Il fustigeait le phénomène d’inflation d’une formation de plus en plus erratique dans sa prétention à privilégier la quantité à la qualité et d’outrager ainsi la réalité au nom d’un fallacieux progrès.
« Professeur » n’était pas de ces « âmes tièdes ». Sous sa personnalité policée se cachait, en réalité, un tempérament de feu qu’il savait cependant maîtriser par des écrits où la sérénité compensait à peine l’absence de concession.
De fait, Professeur Lahouari Abed croyait à la vérité de la science. Toute son activité intellectuelle et professionnelle, sous l’apparat de la Faculté ou la blouse blanche de l’hôpital, fut animée par la quête incessante du vrai et du juste, qui sont les deux faces de l’unique mission du maître.
Aussi ne pouvait-il se satisfaire de l’étroitesse des réponses, somme toute commodes, de la doctrine convenue. Il lui fallait remonter jusqu’aux fondamentaux de la philosophie et de l’histoire pour révéler le sens de cette discipline qu’est la pharmacie.
Indemne de tout problème d’ego, il brillait au contraire par sa modestie, à quoi se mesure l’authenticité du talent d’un savant. Insensible à l’avoir et au pouvoir, il n’était intéressé que par le savoir. Beaucoup d’entre nous devront s’en inspirer.
Les seules marques de distinctions honorifiques qu’il accepta d’arborer furent finalement les bords outrageusement élimés de sa blouse usée à la pratique de la chair.

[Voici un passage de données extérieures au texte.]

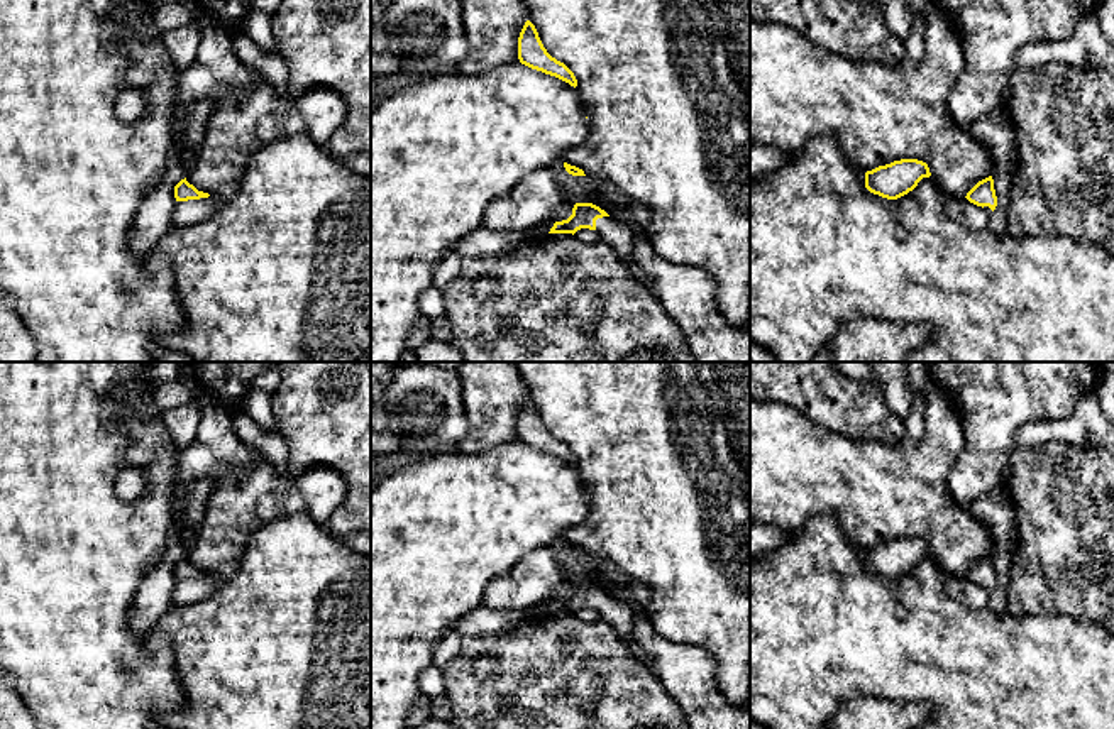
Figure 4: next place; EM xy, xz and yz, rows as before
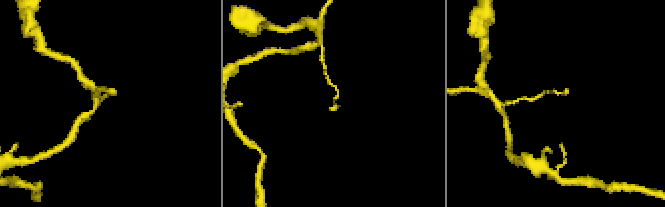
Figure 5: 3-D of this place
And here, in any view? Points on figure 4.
1: xz (620, 616). Outline: M603 595L596 599L596 611L601 619L611 624L618 636L628 644L630 651L652 670L650 655L637 643L633 624L635 612L630 606L613 599L611 595Z

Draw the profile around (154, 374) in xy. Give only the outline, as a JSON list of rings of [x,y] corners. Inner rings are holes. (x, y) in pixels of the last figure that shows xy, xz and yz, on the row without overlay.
[[[147,362],[141,381],[146,389],[154,391],[163,382],[176,379],[178,372],[178,362]]]

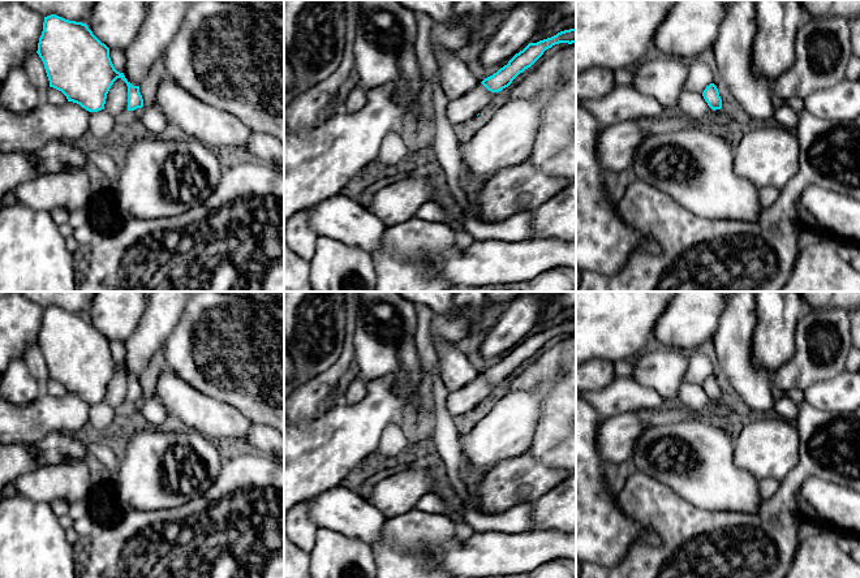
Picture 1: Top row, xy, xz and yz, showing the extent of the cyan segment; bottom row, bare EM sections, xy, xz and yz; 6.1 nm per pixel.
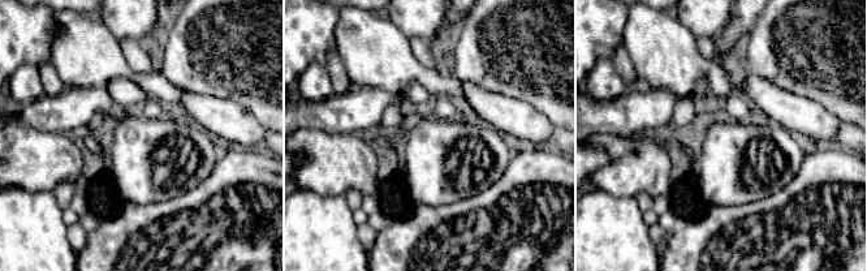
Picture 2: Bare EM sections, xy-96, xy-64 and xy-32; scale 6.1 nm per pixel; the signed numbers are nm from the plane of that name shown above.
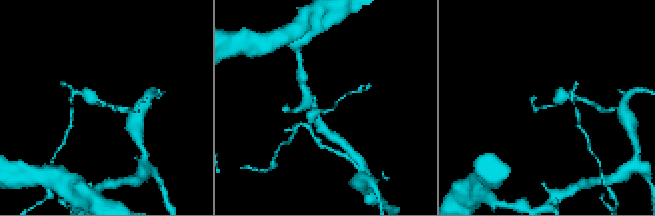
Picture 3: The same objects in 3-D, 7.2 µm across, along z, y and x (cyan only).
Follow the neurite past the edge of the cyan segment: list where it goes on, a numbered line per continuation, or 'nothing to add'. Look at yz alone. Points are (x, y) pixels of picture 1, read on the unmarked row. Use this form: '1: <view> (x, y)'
nothing to add

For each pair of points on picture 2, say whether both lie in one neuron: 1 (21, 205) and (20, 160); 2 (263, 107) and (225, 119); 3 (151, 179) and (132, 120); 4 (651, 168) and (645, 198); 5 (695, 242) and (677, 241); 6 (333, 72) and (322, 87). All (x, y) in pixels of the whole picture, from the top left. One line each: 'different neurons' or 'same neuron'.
1: different neurons
2: different neurons
3: same neuron
4: different neurons
5: same neuron
6: different neurons

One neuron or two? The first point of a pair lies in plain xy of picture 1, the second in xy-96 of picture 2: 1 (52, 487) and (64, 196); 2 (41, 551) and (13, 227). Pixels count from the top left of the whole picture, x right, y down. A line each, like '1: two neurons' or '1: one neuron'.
1: two neurons
2: one neuron

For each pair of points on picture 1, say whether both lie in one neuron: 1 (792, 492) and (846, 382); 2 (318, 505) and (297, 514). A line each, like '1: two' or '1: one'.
1: two
2: two

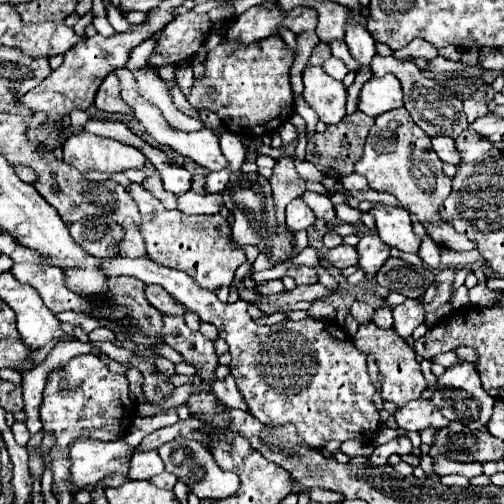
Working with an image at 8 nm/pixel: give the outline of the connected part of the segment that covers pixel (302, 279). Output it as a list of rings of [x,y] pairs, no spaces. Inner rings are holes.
[[[293,265],[293,267],[289,267],[287,275],[293,277],[297,285],[303,285],[303,283],[317,283],[317,281],[319,281],[317,269],[315,269],[315,267],[309,267],[309,265]]]

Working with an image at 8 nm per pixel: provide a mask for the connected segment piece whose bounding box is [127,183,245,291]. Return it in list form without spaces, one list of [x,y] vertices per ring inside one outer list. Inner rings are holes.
[[[137,183],[127,191],[139,205],[143,217],[141,235],[145,239],[149,259],[157,265],[189,273],[199,287],[209,291],[215,291],[219,285],[231,285],[235,269],[245,263],[245,253],[241,247],[231,245],[231,225],[221,215],[185,215],[181,211],[169,211]]]

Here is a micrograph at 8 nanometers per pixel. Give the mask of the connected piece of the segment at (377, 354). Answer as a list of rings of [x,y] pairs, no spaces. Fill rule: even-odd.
[[[373,321],[363,323],[363,325],[359,325],[359,331],[355,333],[353,343],[363,353],[371,355],[377,361],[379,371],[385,377],[383,387],[381,387],[381,395],[383,395],[385,401],[393,401],[397,407],[403,407],[411,399],[419,399],[421,397],[421,393],[427,387],[427,381],[425,381],[425,377],[421,373],[421,367],[419,367],[417,359],[415,359],[415,351],[401,337],[397,337],[397,333],[393,329],[379,329]]]

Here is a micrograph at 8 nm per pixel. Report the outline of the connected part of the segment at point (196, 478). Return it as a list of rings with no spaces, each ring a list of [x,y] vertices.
[[[173,439],[169,443],[165,443],[161,449],[157,449],[157,453],[161,455],[163,463],[165,463],[165,471],[175,473],[179,481],[183,481],[185,485],[189,485],[189,489],[199,497],[199,499],[225,499],[229,495],[233,495],[233,491],[237,491],[239,487],[239,477],[235,473],[223,471],[213,455],[207,451],[207,447],[203,447],[201,443],[193,441],[193,439]]]

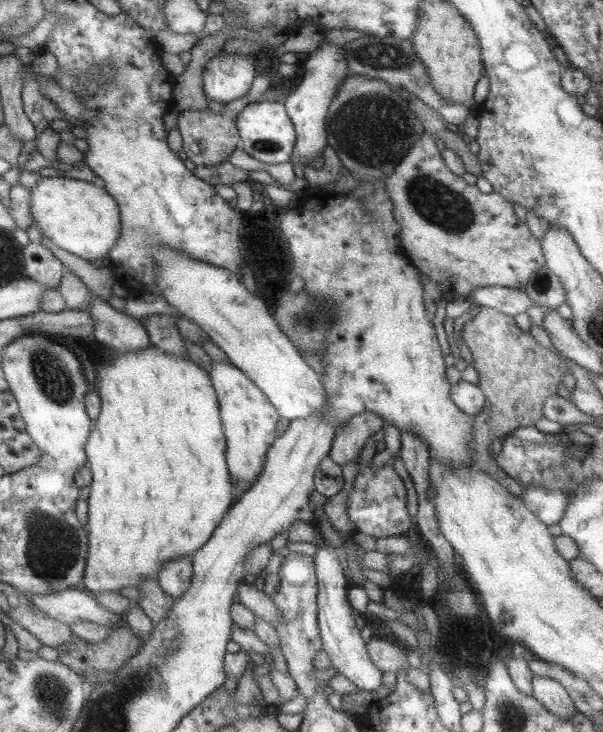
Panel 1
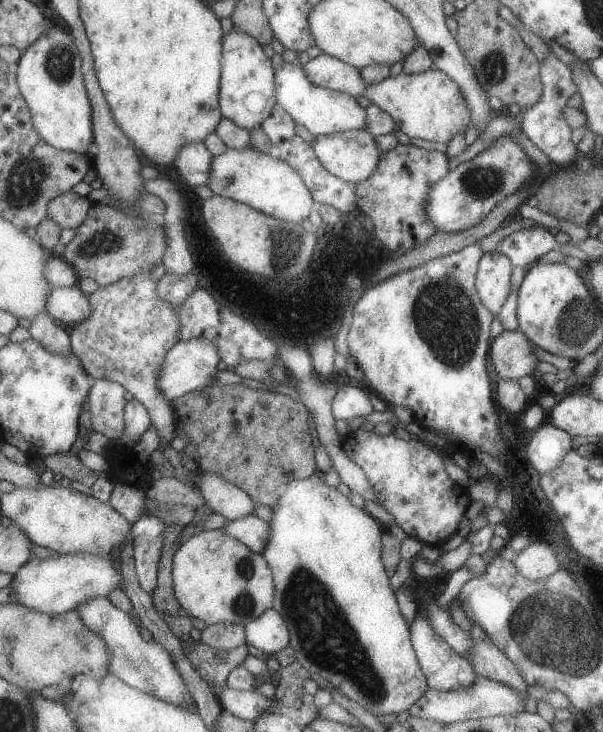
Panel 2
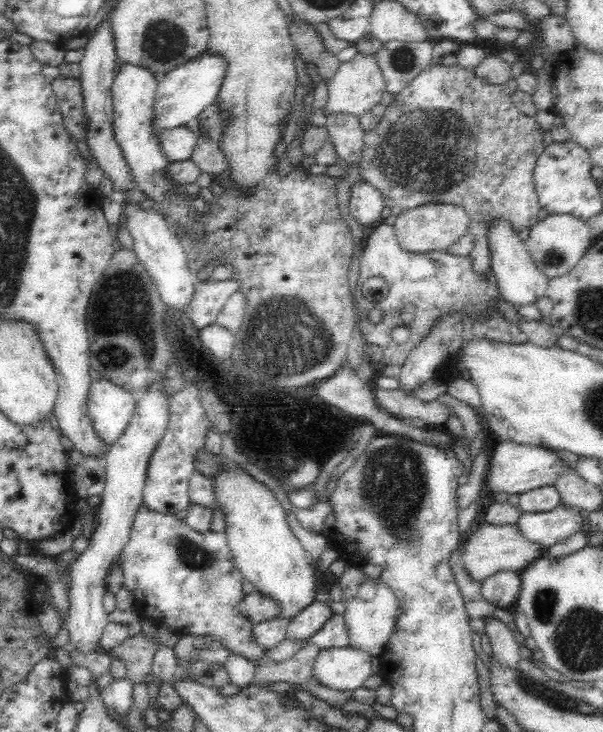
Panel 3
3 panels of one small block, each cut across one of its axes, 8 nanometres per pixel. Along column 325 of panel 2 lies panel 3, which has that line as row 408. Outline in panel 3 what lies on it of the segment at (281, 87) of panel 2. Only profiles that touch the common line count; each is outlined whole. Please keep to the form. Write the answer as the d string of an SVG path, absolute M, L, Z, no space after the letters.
M103 378L99 381L92 380L92 386L90 386L88 394L89 419L98 440L104 442L105 448L108 450L114 446L114 442L122 436L122 432L130 424L136 400L134 400L133 394L122 390L118 385Z

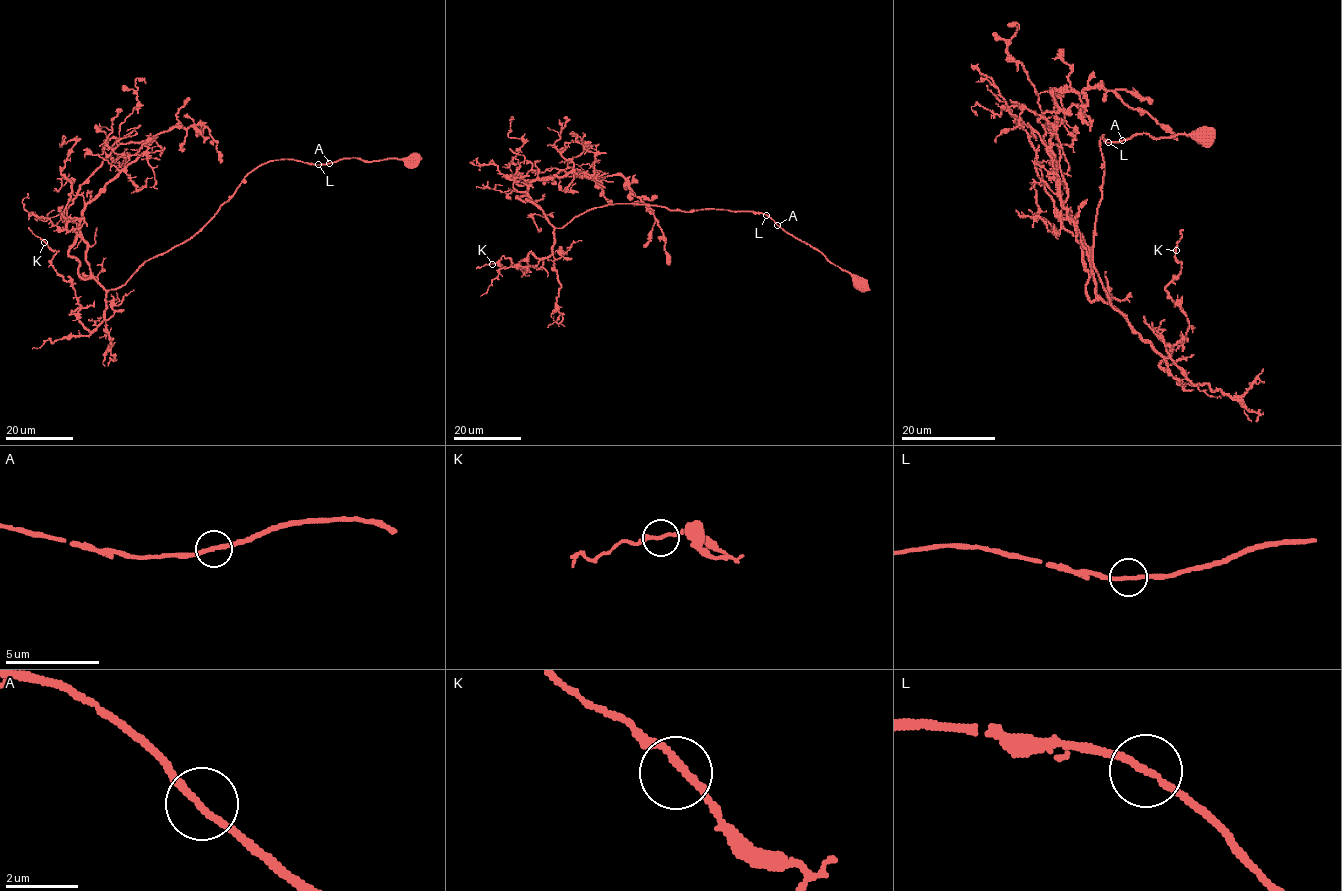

C’est encore en toute humilité qu’il ne se posait surtout pas en « Pater », mais d’abord et essentiellement en héritier. À l’exemple des illustres de notre profession qui l’ont précédé, ici aussi, il observait que la pharmacie est fondamentalement tradition et continuité.
Tel fut, l’homme et le maître dont nous ne cesserons de célébrer le souvenir. Peut-être n’a-t-on pas su, dans notre maison, voir toute l’étendue de son talent. Peut-être même l’université en général a-t-elle manqué à une meilleure audience à son influence intellectuelle ?
À tout le moins, ses étudiants, ses disciples et tout particulièrement ceux de l’Ordre des Pharmaciens, dont je fis partie pendant de nombreuses années – y apportant modestement l’expertise industrielle qui le passionnait – mesurent leur chance d’avoir pu bénéficier des leçons d’un maître de cette envergure morale et intellectuelle dont ce modeste hommage a voulu prolonger le rayonnement qui lui survivra…
إنّا لله و إنّا إليه راجعون
*Ancien vice-président de l’Ordre national des pharmaciens algériens chargé de l’industrie.